• [Data excerpts]

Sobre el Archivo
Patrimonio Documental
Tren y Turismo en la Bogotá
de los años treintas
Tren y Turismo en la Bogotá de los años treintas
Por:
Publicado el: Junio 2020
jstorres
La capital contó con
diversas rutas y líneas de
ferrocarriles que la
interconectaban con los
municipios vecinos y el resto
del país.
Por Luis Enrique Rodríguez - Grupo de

• [Your objective] Copy every line above exactly.

• [Reply]
Sobre el Archivo
Patrimonio Documental
Tren y Turismo en la Bogotá
de los años treintas
Tren y Turismo en la Bogotá de los años treintas
Por:
Publicado el: Junio 2020
jstorres
La capital contó con
diversas rutas y líneas de
ferrocarriles que la
interconectaban con los
municipios vecinos y el resto
del país.
Por Luis Enrique Rodríguez - Grupo de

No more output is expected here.